# Need Help With My Hedgehog



## toes123 (Aug 2, 2010)

I adopted a hedgehog from my local humane society and he has 3 and a half legs. He can walk around fine but I have read online that hedgehogs need a wheel and I tried putting one in his cage and he hasn't touched it but I am also worried it could hurt his little club foot if he does run on it a lot.

I don't want him to get obese from not having any exercise so I'm not sure how much to feed him. I'm currently feeding him about one tablespoon of mixed cat food(Blue Buffalo Wilderness weight management, Innova weight management & Wellness Weight Management) and I will add some fruits/veggies and/or mealworms.

So am I feeding him too much/too little? And will him not using his wheel be bad for him?


----------



## Lilysmommy (Jan 7, 2009)

If he's never had a wheel, he might just not know how to use it. With a club foot though, I'm not sure what the best thing to do would be...I wonder if you could put a fleece liner on the wheel somehow, to help protect the club? Of course, that'd make for some very messy laundry! If he doesn't like the wheel, or has trouble using it or anything, you could always just encourage movement in his cage. Giving him as much room as you can, then encouraging him to explore with hidden treats and toys might keep him well-exercised and keep him from getting bored.

As far as food and feeding, most people free-feed hedgies. They won't typically overeat, and the best way to manage weight gain/loss is with what kinds of food and the fat percentages of his food. If he has lower fat food (below 15%), that should help, as would offering fruits/veggies. Veggies especially should help with that. If he doesn't want to try raw/cooked veggies, I've found that Lily is happy to try new veggies in the form of baby food, especially when mixed with a meat baby food. A good low-fat treat (that you can also use for hiding in his cage) are crickets. I buy them live, then freeze them and hide them in Lily's cage.

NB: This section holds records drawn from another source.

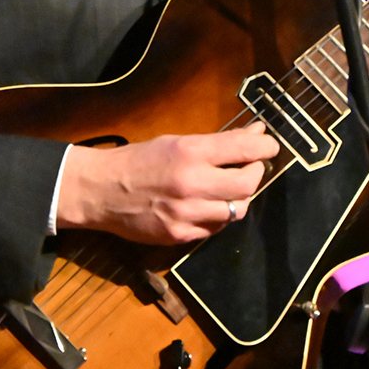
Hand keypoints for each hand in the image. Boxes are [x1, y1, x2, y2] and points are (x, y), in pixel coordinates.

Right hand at [56, 123, 279, 244]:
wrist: (100, 191)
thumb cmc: (138, 160)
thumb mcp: (176, 141)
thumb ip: (217, 142)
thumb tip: (255, 133)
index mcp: (190, 152)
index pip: (244, 148)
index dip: (265, 145)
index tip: (269, 145)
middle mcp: (192, 183)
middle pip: (248, 184)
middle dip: (256, 173)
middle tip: (251, 167)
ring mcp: (187, 213)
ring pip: (236, 210)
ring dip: (239, 198)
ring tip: (228, 188)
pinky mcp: (180, 236)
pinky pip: (215, 228)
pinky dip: (218, 216)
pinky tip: (208, 206)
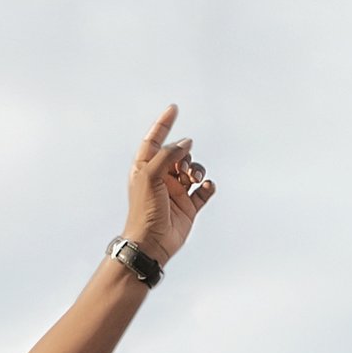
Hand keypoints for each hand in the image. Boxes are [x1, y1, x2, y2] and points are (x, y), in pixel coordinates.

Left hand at [122, 106, 215, 261]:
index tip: (174, 109)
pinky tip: (204, 188)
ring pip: (193, 170)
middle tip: (183, 167)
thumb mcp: (150, 175)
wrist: (152, 243)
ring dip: (197, 170)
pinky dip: (207, 187)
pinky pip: (203, 191)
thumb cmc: (144, 210)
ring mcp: (175, 192)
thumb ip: (168, 155)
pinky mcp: (188, 207)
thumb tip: (186, 143)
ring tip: (194, 178)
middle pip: (179, 154)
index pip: (155, 140)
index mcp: (146, 168)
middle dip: (185, 155)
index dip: (163, 124)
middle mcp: (161, 178)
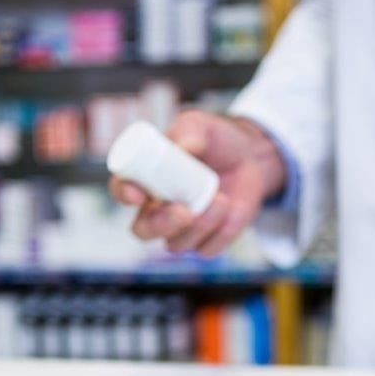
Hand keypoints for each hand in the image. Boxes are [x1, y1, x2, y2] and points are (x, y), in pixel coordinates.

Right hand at [108, 111, 286, 256]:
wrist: (251, 156)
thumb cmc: (216, 138)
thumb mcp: (200, 125)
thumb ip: (188, 132)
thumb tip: (183, 148)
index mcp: (146, 180)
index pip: (123, 190)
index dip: (124, 194)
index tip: (138, 193)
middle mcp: (157, 210)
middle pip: (143, 231)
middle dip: (160, 225)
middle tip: (184, 211)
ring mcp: (181, 229)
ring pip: (176, 244)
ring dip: (200, 225)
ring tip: (222, 199)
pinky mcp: (207, 242)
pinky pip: (206, 250)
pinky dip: (220, 233)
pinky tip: (231, 210)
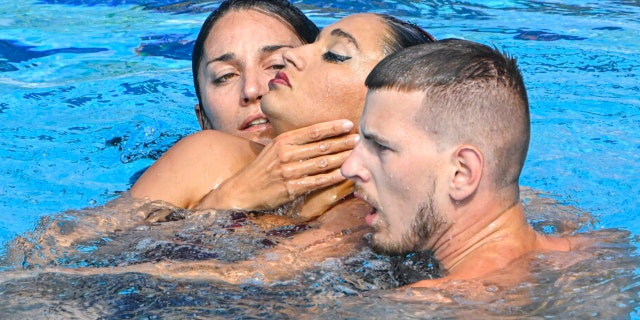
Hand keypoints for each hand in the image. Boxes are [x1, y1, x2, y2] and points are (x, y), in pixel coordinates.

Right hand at [195, 119, 358, 210]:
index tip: (349, 124)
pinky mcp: (291, 188)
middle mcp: (286, 153)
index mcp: (284, 140)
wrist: (242, 189)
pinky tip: (345, 174)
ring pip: (322, 163)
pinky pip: (317, 181)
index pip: (313, 131)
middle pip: (321, 146)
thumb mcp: (273, 148)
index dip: (333, 127)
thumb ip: (293, 141)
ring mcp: (289, 171)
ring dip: (342, 159)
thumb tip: (317, 134)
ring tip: (356, 155)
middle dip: (343, 142)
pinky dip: (333, 177)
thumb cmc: (262, 168)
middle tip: (359, 139)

Mealworms are good too, though they have more fat than crickets.

Hope that helps a little bit...And hopefully you'll get some more answers/opinions on the safety of the wheel with his little leg.


----------



## Pokey (Aug 21, 2011)

First of all you just made me so happy to hear that you adopted a "less fortunate" hedgie! -gets emotional- lolol. He's so lucky to have a caring owner. But I would agree with that lillysmom had to say, if he didn't have a wheel before adoption, chances are he will not use one now, especially with his small hinderance. I would also recommend adding a bit more room for exercise or just take him out of his home more often to get the exercise he might be lacking from a wheel. Food-wise I also agree with lillymom, most won't overeat, but it is a good idea to monitor his weight and how much he's eating. As long as you are thorough with the details he should live a happy healthy lifestyle! Kudos to you again! n_n


----------



## Sarahg (Feb 18, 2010)

My girl, Stub, has three legs and she runs on her wheel(s) like a maniac!

When she was younger, I used a checkbook box as a step for her to get up and down more easily, but now she doesn't need it.

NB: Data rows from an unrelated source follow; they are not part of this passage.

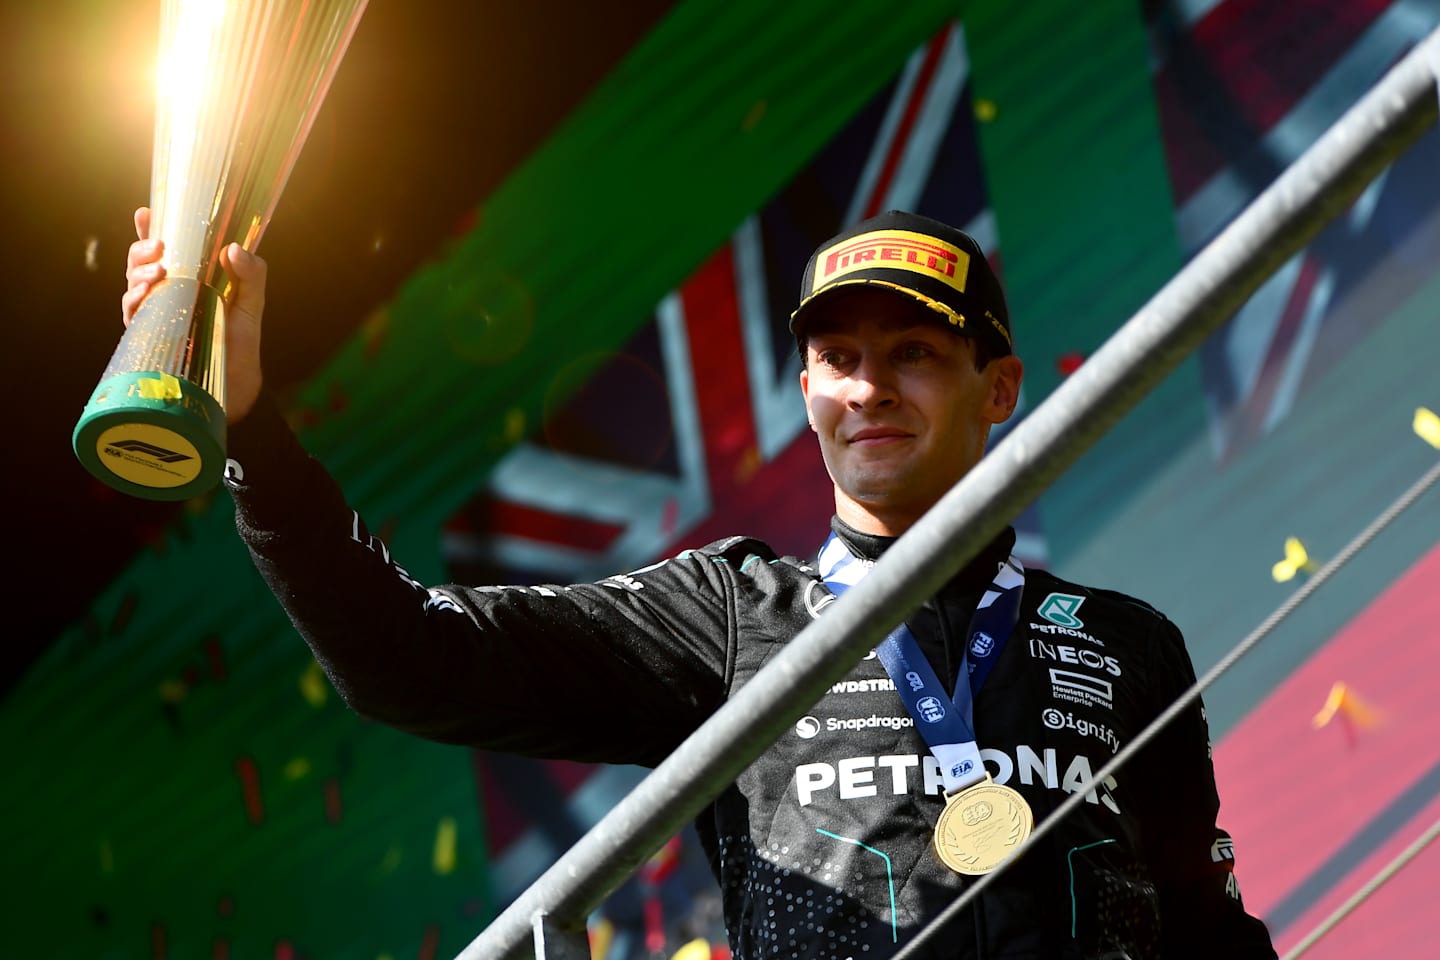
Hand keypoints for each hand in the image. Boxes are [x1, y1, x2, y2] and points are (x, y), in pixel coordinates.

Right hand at [122, 206, 266, 423]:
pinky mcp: (148, 333)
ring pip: (132, 282)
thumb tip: (234, 248)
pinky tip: (144, 294)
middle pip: (141, 260)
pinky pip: (132, 312)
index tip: (145, 213)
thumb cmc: (241, 339)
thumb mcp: (252, 303)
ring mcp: (155, 311)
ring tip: (158, 271)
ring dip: (139, 271)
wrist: (236, 379)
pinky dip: (134, 299)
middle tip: (160, 246)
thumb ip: (251, 275)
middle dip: (143, 248)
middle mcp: (167, 291)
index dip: (150, 229)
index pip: (165, 248)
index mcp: (189, 277)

I agree with Lillysmommy, If he's never had one, he might not know what it is. You can try putting him on the wheel and SLOWLY turning it, so he gets the idea.

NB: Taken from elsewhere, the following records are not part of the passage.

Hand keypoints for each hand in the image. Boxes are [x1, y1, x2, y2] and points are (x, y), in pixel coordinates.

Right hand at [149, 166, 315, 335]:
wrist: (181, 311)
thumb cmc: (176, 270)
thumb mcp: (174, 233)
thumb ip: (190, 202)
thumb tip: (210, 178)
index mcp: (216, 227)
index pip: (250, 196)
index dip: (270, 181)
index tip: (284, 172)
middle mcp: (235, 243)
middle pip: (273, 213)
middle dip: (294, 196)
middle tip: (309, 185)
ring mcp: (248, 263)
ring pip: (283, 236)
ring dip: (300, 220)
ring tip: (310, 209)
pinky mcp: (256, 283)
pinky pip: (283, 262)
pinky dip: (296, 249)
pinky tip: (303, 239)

One thing to keep in mind is to keep a close eye on his "half leg" as I've found Stub's gets dirty very fast.


----------



## Lilysmommy (Jan 7, 2009)

Sarahg said:


> My girl, Stub, has three legs and she runs on her wheel(s) like a maniac!
> 
> When she was younger, I used a checkbook box as a step for her to get up and down more easily, but now she doesn't need it.
> 
> ...


I KNEW we had someone on here currently with a three-legged hog and could not remember who. Glad you saw this post!


----------



## Rikkusenpai (Oct 29, 2014)

I also have a 3 footed hedgie. She used to run all the time but since she lost a foot she is a lot less active. We are going on about 5 months now and I haven't noticed any change in her weight (I free feed her) but I do worry that she gets bored. I wouldn't worry about obesity if you have a good food source/realistic ideas of how much to feed him/her. We like to lay down a bunch of fleece in our room and let her walk on that while we lay on it. We have found that our hedgie finds more joy in burrowing now rather than running. Maybe try making/buying some burrow tunnels to play in for exercise?


----------



## nikki (Aug 28, 2008)

Please check the date on a thread before posting to it. This thread is almost 4 years old and the original poster hasn't been on this forum for over 3 years.


----------